1. Target Quality Issue¶

The fundamental problem:

If variant is NOT splice-altering but base model predicts a delta:
  → We're training on WRONG targets
  → Model learns noise, not signal

2. Inference Overhead¶

Requires two forward passes: 1. Encode reference sequence 2. Encode alternate sequence 3. Compute difference

This is slower than single-pass approaches.

3. Correlation Ceiling¶

Even with best architecture (Gated CNN) and loss (Quantile), correlation is limited to r=0.38. This suggests the target (base model delta) is not reliable enough.

When to Use¶

✅ Use when: - You trust base model predictions - Reference sequence is always available - Inference speed is not critical

❌ Don't use when: - Base model has known blind spots (most variants!) - Single-pass efficiency is needed - You have SpliceVarDB labels (use Validated Delta instead)

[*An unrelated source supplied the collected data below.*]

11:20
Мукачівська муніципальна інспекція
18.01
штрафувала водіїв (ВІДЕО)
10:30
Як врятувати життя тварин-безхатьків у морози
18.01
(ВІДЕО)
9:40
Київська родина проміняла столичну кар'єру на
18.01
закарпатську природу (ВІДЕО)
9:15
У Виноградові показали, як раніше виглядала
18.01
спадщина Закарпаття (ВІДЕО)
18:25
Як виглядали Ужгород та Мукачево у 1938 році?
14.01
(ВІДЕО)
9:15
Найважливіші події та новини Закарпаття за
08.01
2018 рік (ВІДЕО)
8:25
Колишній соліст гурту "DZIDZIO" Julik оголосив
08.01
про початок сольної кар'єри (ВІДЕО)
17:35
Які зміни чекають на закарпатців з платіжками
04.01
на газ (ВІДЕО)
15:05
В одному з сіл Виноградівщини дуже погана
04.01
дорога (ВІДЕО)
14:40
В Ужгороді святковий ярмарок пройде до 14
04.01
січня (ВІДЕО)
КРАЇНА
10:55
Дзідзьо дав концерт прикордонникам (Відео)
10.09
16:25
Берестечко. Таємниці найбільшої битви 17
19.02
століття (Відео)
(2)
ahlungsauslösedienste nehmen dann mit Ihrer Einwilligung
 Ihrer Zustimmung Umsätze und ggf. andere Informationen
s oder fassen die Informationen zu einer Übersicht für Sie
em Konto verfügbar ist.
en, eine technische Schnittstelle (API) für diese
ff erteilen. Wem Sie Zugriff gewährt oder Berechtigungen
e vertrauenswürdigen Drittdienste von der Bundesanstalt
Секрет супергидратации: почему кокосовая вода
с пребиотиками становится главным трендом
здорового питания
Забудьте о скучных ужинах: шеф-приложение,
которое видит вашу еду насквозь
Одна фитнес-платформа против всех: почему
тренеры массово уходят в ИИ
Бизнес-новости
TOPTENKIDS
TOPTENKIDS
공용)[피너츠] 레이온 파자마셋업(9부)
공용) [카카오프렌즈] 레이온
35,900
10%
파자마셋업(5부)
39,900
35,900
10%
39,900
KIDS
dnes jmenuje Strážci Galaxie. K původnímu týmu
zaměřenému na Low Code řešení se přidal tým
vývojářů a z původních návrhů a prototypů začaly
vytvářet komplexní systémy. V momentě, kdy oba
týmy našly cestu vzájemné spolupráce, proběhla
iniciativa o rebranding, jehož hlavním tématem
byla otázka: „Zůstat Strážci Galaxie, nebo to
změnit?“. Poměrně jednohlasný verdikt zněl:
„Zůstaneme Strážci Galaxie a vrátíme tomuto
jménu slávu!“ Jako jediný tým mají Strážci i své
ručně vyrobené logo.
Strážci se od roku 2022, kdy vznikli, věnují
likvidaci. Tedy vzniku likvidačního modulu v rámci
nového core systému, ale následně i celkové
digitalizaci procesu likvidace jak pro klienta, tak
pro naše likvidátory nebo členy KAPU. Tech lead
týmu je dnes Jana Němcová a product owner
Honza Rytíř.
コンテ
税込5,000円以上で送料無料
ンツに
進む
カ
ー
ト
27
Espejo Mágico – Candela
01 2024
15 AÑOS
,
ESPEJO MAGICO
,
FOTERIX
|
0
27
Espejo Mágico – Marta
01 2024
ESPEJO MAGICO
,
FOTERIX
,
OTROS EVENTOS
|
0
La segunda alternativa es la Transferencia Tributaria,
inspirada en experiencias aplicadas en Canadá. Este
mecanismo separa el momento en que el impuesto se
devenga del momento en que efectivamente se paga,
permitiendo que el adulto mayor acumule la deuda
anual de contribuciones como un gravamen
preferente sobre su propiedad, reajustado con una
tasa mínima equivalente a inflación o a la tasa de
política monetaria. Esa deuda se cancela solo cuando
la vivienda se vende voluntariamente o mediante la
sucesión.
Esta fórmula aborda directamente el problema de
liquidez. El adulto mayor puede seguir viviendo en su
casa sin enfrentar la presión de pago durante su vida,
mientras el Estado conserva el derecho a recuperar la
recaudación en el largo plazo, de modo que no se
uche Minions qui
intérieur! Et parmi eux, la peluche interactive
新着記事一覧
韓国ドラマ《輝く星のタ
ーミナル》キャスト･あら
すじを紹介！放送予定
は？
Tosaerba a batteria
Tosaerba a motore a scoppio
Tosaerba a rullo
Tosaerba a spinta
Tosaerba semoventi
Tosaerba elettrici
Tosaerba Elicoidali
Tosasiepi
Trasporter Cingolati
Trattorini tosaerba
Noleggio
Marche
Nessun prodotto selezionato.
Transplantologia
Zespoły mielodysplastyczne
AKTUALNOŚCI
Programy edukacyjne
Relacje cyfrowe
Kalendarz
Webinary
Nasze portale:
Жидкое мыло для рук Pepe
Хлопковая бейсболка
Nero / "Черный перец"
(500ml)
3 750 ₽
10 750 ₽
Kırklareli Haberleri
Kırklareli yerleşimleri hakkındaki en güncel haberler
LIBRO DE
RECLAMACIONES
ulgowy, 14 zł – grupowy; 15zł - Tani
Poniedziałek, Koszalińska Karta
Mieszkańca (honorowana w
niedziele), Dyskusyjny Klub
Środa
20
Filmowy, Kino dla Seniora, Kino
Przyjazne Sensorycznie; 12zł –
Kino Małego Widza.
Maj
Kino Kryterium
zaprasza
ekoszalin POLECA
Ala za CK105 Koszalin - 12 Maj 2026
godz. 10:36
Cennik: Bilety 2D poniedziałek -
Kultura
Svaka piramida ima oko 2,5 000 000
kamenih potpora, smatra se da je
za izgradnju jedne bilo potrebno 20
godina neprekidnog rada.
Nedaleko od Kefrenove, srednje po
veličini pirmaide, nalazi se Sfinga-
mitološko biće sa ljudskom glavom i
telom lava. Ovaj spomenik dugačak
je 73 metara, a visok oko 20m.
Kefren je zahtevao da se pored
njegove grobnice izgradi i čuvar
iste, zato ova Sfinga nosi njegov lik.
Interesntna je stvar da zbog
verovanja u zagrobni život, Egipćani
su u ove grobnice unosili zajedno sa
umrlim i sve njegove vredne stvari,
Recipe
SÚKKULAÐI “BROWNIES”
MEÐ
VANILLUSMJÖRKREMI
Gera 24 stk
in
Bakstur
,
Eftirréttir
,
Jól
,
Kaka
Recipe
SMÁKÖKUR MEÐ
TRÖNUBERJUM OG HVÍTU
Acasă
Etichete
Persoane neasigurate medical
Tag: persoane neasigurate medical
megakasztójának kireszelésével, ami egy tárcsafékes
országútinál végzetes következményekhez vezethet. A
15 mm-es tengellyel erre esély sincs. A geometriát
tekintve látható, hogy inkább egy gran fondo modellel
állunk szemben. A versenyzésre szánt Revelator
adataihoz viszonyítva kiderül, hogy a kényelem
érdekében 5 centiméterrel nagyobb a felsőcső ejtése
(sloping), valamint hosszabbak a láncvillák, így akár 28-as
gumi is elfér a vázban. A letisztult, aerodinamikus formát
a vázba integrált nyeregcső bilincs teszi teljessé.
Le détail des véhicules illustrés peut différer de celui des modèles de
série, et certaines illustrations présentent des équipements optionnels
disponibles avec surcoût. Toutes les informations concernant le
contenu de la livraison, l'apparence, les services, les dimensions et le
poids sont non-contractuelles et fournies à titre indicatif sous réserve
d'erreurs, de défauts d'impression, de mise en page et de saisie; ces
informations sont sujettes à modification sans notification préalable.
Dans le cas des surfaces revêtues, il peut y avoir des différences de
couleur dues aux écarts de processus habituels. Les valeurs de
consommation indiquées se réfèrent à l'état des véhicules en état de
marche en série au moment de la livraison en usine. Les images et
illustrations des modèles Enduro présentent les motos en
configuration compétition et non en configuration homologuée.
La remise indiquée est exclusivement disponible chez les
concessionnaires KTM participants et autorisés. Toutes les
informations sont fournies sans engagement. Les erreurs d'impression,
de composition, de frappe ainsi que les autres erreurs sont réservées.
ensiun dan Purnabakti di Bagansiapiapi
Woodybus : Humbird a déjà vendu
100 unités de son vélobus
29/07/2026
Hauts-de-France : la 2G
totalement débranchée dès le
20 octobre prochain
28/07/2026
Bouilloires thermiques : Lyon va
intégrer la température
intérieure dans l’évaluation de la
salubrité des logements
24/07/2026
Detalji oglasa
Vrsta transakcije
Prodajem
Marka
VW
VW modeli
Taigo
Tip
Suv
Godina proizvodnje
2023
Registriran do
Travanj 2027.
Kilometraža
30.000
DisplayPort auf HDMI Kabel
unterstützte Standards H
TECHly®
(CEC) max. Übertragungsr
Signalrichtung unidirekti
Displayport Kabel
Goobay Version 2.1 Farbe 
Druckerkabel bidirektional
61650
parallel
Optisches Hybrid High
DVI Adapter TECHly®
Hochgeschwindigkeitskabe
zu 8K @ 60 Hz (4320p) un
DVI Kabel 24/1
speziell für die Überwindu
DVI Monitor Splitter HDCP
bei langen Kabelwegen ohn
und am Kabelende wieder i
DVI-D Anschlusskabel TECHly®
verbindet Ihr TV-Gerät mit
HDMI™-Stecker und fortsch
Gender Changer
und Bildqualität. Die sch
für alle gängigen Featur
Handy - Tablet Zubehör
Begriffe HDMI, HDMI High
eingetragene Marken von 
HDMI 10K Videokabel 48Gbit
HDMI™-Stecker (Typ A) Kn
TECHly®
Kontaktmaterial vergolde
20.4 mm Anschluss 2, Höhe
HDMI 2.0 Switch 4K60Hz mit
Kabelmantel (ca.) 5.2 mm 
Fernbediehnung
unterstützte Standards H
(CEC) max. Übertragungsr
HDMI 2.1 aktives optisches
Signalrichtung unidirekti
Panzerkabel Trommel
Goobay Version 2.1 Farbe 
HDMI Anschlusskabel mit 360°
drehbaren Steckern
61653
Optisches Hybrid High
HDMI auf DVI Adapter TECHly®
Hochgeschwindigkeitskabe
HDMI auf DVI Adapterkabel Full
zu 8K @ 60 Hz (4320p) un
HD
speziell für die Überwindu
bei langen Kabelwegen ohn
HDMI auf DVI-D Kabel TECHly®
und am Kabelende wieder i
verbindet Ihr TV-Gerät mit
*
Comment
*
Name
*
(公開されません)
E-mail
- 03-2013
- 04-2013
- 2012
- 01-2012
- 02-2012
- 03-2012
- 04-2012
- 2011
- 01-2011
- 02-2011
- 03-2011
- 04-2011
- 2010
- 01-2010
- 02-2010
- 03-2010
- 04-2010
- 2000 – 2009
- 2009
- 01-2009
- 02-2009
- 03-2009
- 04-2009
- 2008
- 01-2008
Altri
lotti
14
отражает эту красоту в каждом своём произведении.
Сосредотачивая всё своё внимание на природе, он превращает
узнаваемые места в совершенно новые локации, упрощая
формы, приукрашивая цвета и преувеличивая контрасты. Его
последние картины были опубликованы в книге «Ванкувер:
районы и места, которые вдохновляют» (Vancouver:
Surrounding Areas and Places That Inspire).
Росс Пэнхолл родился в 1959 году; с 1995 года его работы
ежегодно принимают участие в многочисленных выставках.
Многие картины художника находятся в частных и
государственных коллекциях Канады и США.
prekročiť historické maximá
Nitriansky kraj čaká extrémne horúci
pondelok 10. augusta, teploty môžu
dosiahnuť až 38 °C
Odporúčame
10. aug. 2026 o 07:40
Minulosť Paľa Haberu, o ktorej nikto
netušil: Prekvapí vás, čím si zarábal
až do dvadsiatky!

Comparison to Validated Delta¶

Aspect	Paired (this)	Validated
Input	ref + alt	alt + var_info
Target	base_delta	SpliceVarDB-validated
Forward passes	2	1
Correlation	r=0.38	r=0.41
Target quality	Variable	Ground truth

Model Files¶

File	Description
`models/delta_predictor.py`	Original Siamese implementation
`models/delta_predictor_v2.py`	Per-position output version
`models/hyenadna_delta_predictor.py`	SimpleCNNDeltaPredictor
`models/delta_predictor_calibrated.py`	Calibration wrappers

Lessons Learned¶

Architecture matters: Gated CNN >> simple CNN
Loss function matters: Quantile loss >> MSE for sparse deltas
Target quality is limiting factor: Can't exceed base model accuracy
Consider single-pass alternatives when SpliceVarDB labels available

For better results, consider using Validated Delta Prediction instead.